| EXERCISE DIRECTIONS |
In the article on China's salami slicing, what year was the United States Institute of Peace report on South China Sea territorial disputes?

| SELECTED PASSAGE |
• • • • • • •

China's salami slicing (; ) is a strategy by which the government of China uses small provocations, none of which would constitute a casus belli by itself, but cumulatively produce a much larger action or result in China's favor which would have been difficult or unlawful to perform all at once.

In 1996, a United States Institute of Peace report on the territorial disputes in the South China Sea wrote, "[…] analysts point to Chinese "salami tactics," in which China is said to test the other claimants through aggressive actions, then back off when it meets significant resistance."

The term "salami slice strategy" has been used to describe policies that incrementally improve China's foreign policy position. Advocates of the term have cited examples such as the alleged String of Pearls strategy in the Indian Ocean as manifestations of the strategy. The term has also been compared to cabbage tactics, which involve swarming a maritime target with large numbers of boats.

Strategy

Modus operandi 
The strategy is often described as covering many domains, including combining soft and hard power for coercive diplomacy, territorial claims on neighboring nations, economic coercion through so-called debt-trap diplomacy, technological acquisition through lawful and unlawful means, and lobbying and influence operations in foreign nations and in international organisations like the World Health Organization, with a view to change their organizational culture to one that is advantageous to China. Salami Slicing has been compared to fifth and sixth generation warfare.

According to Brahma Chellaney, China slices very thinly in a "disaggregating" manner by camouflaging offense as defense, which eventually leads cumulatively to large strategic gains and advantage for China. This throws its targets off balance by undercutting targets' deterrence, and presenting the targets a Hobson’s choice: either silently suffering China's salami slicing, or risking an expensive and dangerous war with China. This strategy also functions to place the blame and burden of starting the war on the targets. 

According to Chellaney, "salami slicing" rather than overt aggression is China's favored strategy to gain strategic advantage through "steady progression of small actions, none of which serves as a casus belli by itself, yet which over time lead cumulatively to a strategic transformation in China’s favor. China’s strategy aims to seriously limit the options of the targeted countries by confounding their deterrence plans and making it difficult for them to devise proportionate or effective counteractions."

Benefits accrued by China 

Chellaney has claimed that China uses salami slicing tactics to control the Indian-claimed Kashmiri territory of Aksai Chin, during the 1950s and 1960s, and to acquire the Paracel Islands in 1974 with marine area of 15,000 square kilometres, Johnson Reef in 1988 from Philippines and Vietnam, Mischief Reef in 1995 from Philippines and Taiwan, and Scarborough Shoal in 2012 from Philippines.

Dimensions of Chinese salami slicing 

Proponents of the salami slicing strategy allege that China has used techniques including exercise of soft and hard power, territorial claims, economic inducements, and foreign intelligence activities to advance Chinese national interests.

Power and control  
China is alleged by Indian sources to use both soft and hard power including "coercive diplomacy, cartographic aggression, saber-rattling, gunboat diplomacy, population-control measures, loans, project funding leading to debt traps, educational programs and incentives". India claims that Chinese activities in Tibet, Hong Kong, Xinjiang, as well as supporting friendly states in North Korea and Pakistan constitute examples of the use of hard and soft power.

• • • • • • •

| DATA SEGMENT |
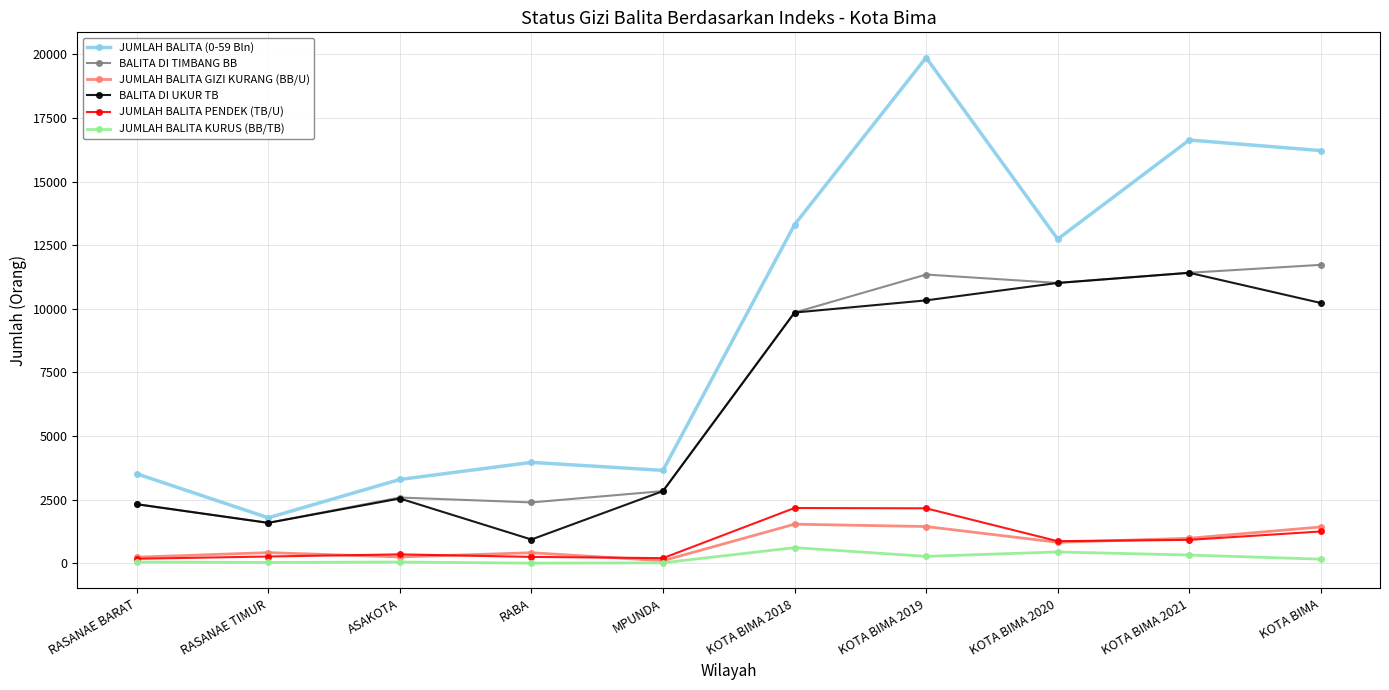

Does the chart have visible grid lines?

Yes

• • • • • • •

| WRITTEN ANSWER |
1996